What adds fuel to the fire of comparisons between two enigmatic left-handers born in different eras could be that semi-jump, semi-cavorting movement that precedes all strokes- whether the whip off the hips or the drive toward the square region.

No?

And herein rests the curious case of Darren Bravo, a cricketer who, despite having played cricket for a little over 9 years, hadn’t yet reached the 50 Test mark. By the estimation of his own goals, another 49 are left.

But would it be fair for us to let Bravo walk on the path to his ultimate dream with the burden of the ‘Lara’ comparison?

Reaching this three-figure mark is no less fantastic an achievement for a cricketer as is striking a couple of Test triples. Consider also winning your side back to back series, especially when you were asked to follow on.

That Bravo can reach Lara’s greatness isn’t spectacularly worthy of skepticism. But here’s a point in context.

Maybe Bravo, it would make more sense, should just be allowed to focus on constantly improving his game.

Thus far, he’s still a few shy of 4000 Test runs. An average of 40 hasn’t yet been achieved.

And if you are to be a Lara replica- which is how most view the mild-mannered number 4- then not having even 10 hundreds against his name isn’t exactly telling of the lofty standards he is expected to achieved.

And maybe this is where we are all getting wrong for the left-hander who only recently returned to the sport after a two-year exile.

From 2017 onward to 2018-end, Darren, chained out by Cameron after a Twitter spat, sat out 18 Tests. That doesn’t hurt as much as realizing the gravity of what he missed out on.

18 Tests are effectively 36 innings.

That’s a lot, right?

Lara, at his maverick best missed out only on a series or two out of injury.

What’s worse in Darren Bravo – the force behind one of Test cricket’s most focused knocks as seen at Antigua, 50 off 216 balls; 342-minutes- was that he still lost his natural spot, number 3, which now solidly rests in Hope’s hands.

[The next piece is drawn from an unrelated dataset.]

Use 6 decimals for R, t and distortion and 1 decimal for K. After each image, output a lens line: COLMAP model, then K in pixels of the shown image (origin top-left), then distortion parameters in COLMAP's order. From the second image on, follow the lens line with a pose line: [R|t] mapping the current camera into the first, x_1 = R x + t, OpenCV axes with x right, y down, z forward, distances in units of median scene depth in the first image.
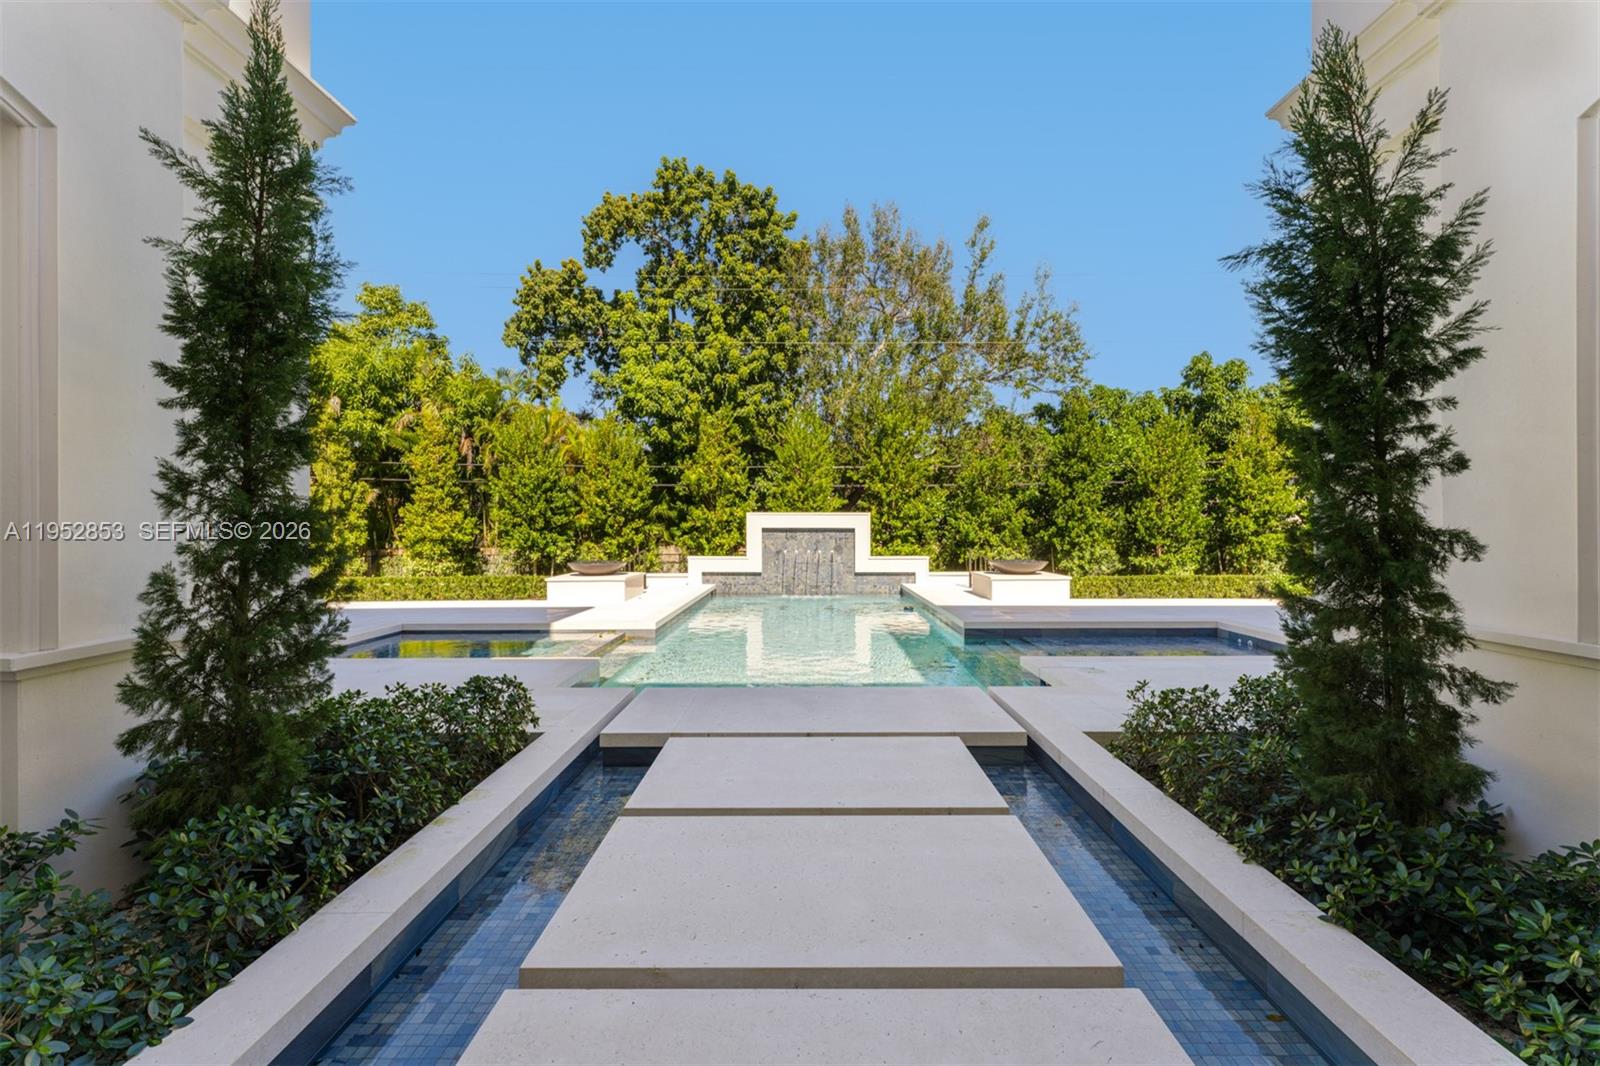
lens RADIAL K [[631.2, 0, 800.7], [0, 631.2, 516.4], [0, 0, 1]] dist [0.000165, -0.000041]
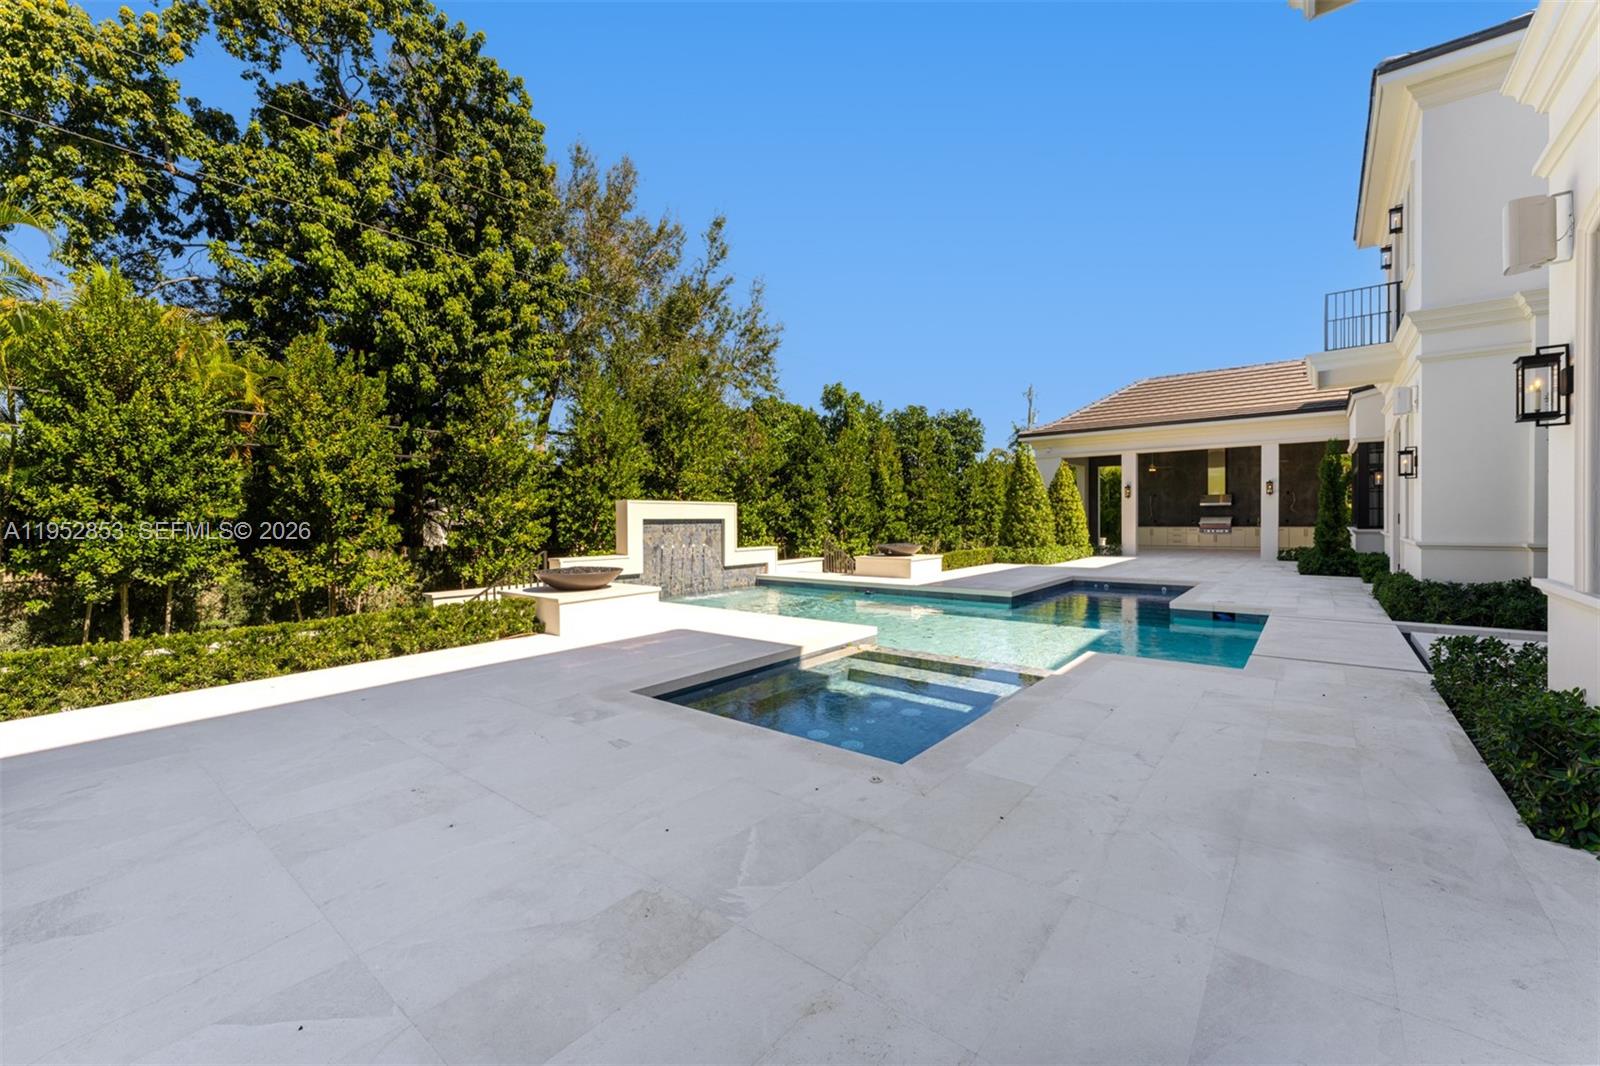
lens RADIAL K [[631.2, 0, 800.7], [0, 631.2, 516.4], [0, 0, 1]] dist [0.000165, -0.000041]
pose [[0.628515, -0.001033, 0.777796, -0.567207], [-0.005359, 0.999970, 0.005658, 0.008990], [-0.777779, -0.007725, 0.628491, 0.324195]]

What’s more? There’s now the added pressure to score and perhaps more cautiously so having sat out for 2 years. But one would reckon that Darren M. Bravo may not have to worry nonetheless.

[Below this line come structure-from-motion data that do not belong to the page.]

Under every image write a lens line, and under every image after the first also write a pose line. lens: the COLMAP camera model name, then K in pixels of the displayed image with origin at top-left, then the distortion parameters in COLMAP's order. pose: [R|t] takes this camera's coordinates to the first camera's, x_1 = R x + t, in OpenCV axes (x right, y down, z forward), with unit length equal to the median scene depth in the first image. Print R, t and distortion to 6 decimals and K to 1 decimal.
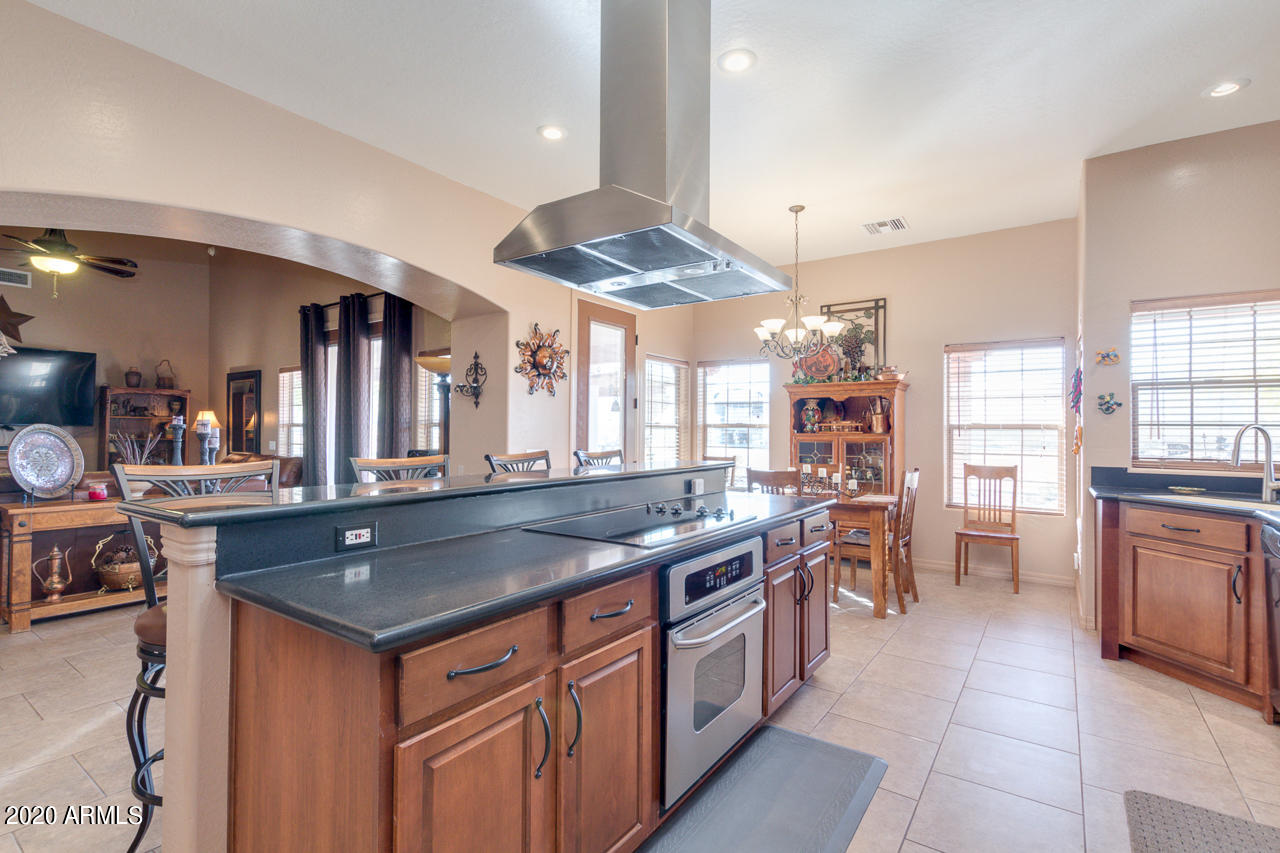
lens RADIAL K [[587.7, 0, 643.3], [0, 587.7, 426.9], [0, 0, 1]] dist [0.003007, -0.000767]
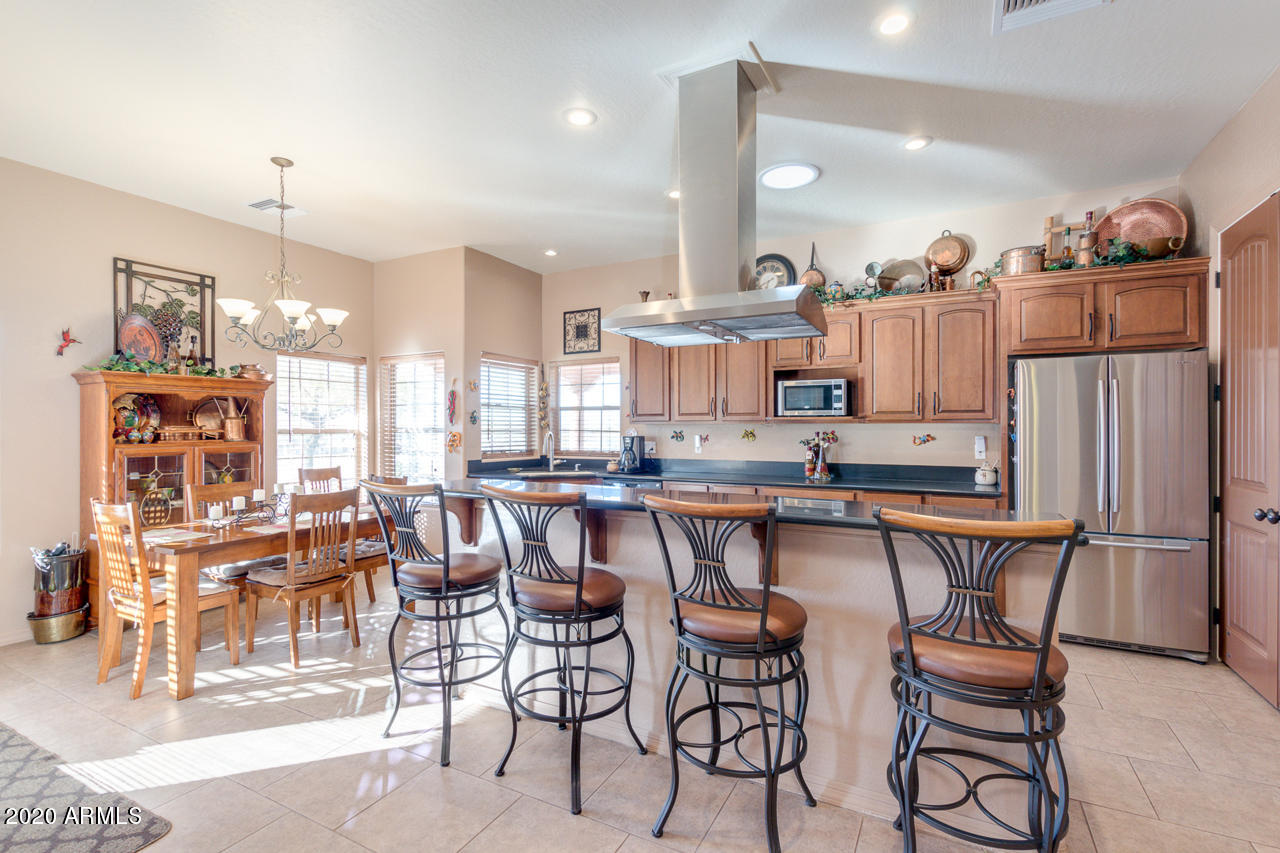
lens RADIAL K [[587.7, 0, 643.3], [0, 587.7, 426.9], [0, 0, 1]] dist [0.003007, -0.000767]
pose [[-0.126662, -0.006898, 0.991922, -0.692762], [-0.007689, 0.999953, 0.005972, -0.026076], [-0.991916, -0.006870, -0.126710, 0.722358]]
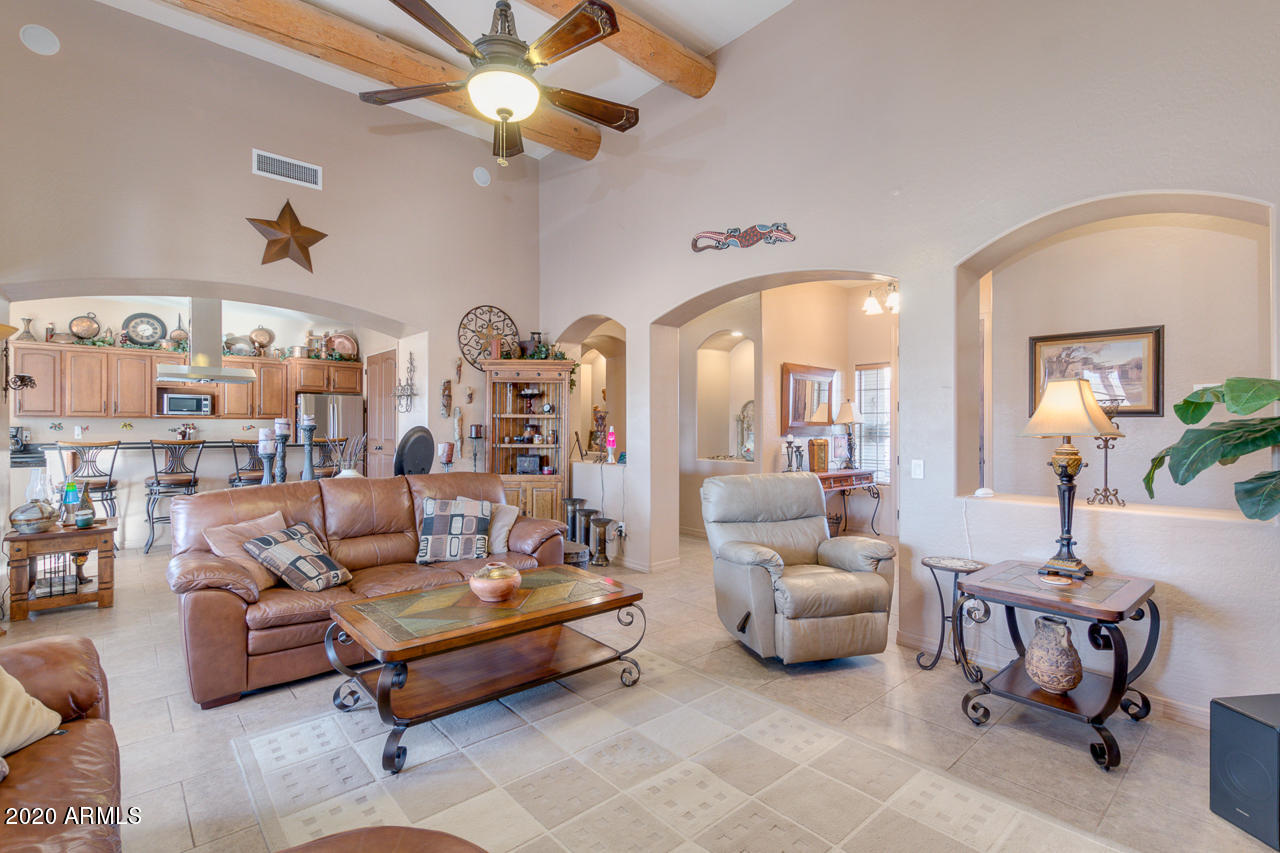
lens RADIAL K [[585.8, 0, 627.0], [0, 585.8, 422.7], [0, 0, 1]] dist [0.020072, -0.000629]
pose [[-0.970022, -0.008359, 0.242872, -1.636740], [-0.011725, 0.999854, -0.012419, -0.006407], [-0.242732, -0.014895, -0.969979, 1.941335]]
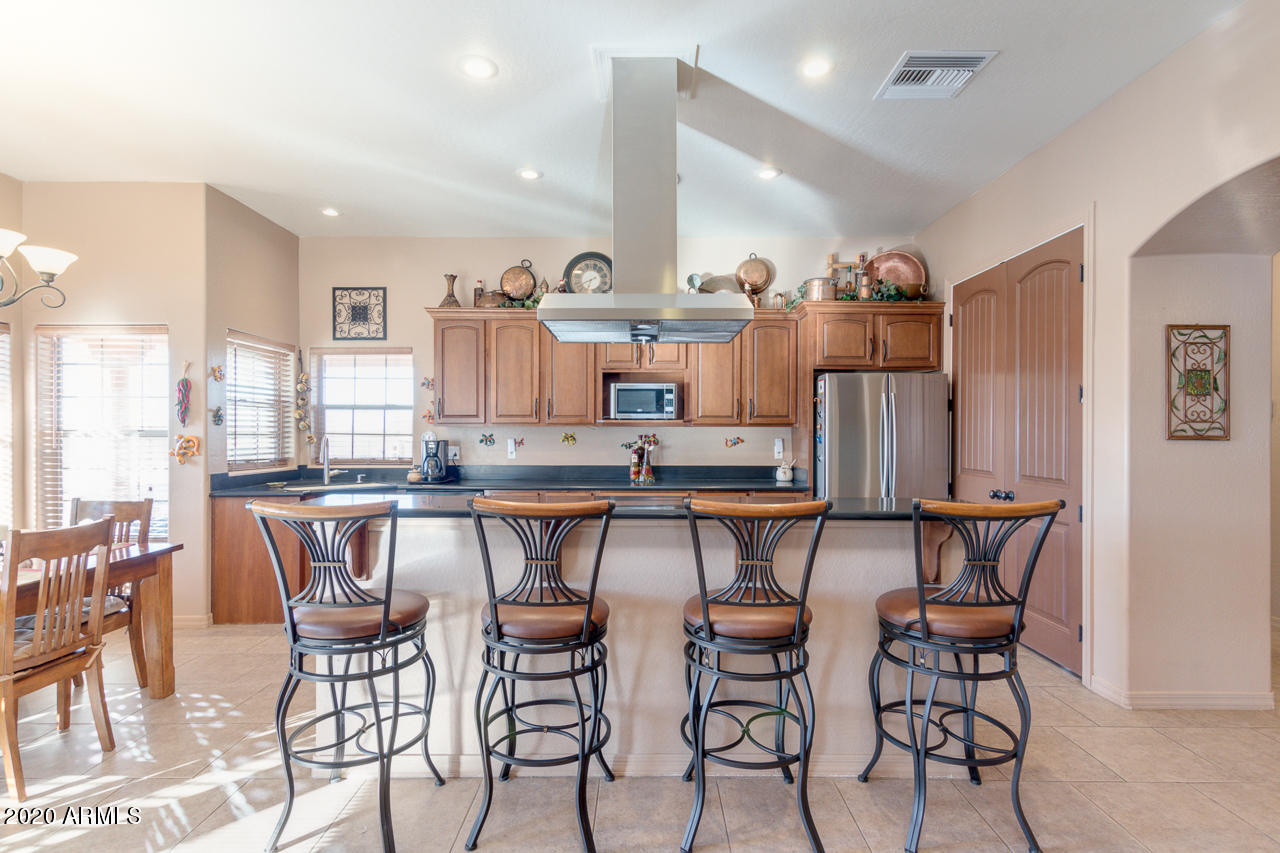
lens RADIAL K [[622.3, 0, 645.3], [0, 622.3, 434.1], [0, 0, 1]] dist [0.005283, 0.000337]
pose [[-0.576189, -0.012477, 0.817222, -0.597820], [-0.011776, 0.999906, 0.006963, -0.022072], [-0.817232, -0.005612, -0.576282, 0.964503]]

Windie fans would want to rewind to the events of 2016’s UAE Test.

Bravo stoked Windies’ fire and nearly took them home in a gutsy exhibition of 116 well-compiled runs; he had accumulated like a soldier out to tame Pakistan.

Guess what, he nearly did. Does that sight of the return catch to Yasir Shah still haunt him?

Eager to pick where he’d left from, it doesn’t appear that the stylish Trinidadian would need to delve too deep to rise again.

He’s a batsman who, after all, has faced many a tough situation has he not?

Have we forgotten the standout double hundred against New Zealand where the famous 218 came with his team having been asked to follow on?

Being asked to follow on is like being head buried in sand. Bravo, still manage to place the crown on Windies’ head in masterful defiance.

Have we not seen the way he tacked Steyn, subdued Morkel, and tamed Imran Tahir at 2011 World’s Cup’s most under-rated fifty, that 73 off 82?

Spurts of sporadic brilliance, infrequent that may have been, presented themselves in dazzling fashion.

How can we forget Bravo’s classy 166 at Wankhede, during his maiden India tour, a knock that was adorned by the charismatic Lara-styled whippish pull with the back-leg suspended in mid-air?

But all that said, the future still awaits this charming batsman to reach his best, to extract more from his reservoir of talent. Until then, can’t he be allowed to function sans the Lara-equation?

Best, to leave Bravo alone.

Signs are that he knows what he’s doing.

COMMENTS

  • Krishna Gopaul

    Another refreshing articulation of the Darren Bravo conundrum in West Indies Cricket. Given all that has happened in recent times, there is a defnite need for stability for both Darren and West Indies Cricket. I too hope that this recent comeback marks the beginning of a long successful test career for the young prodigy.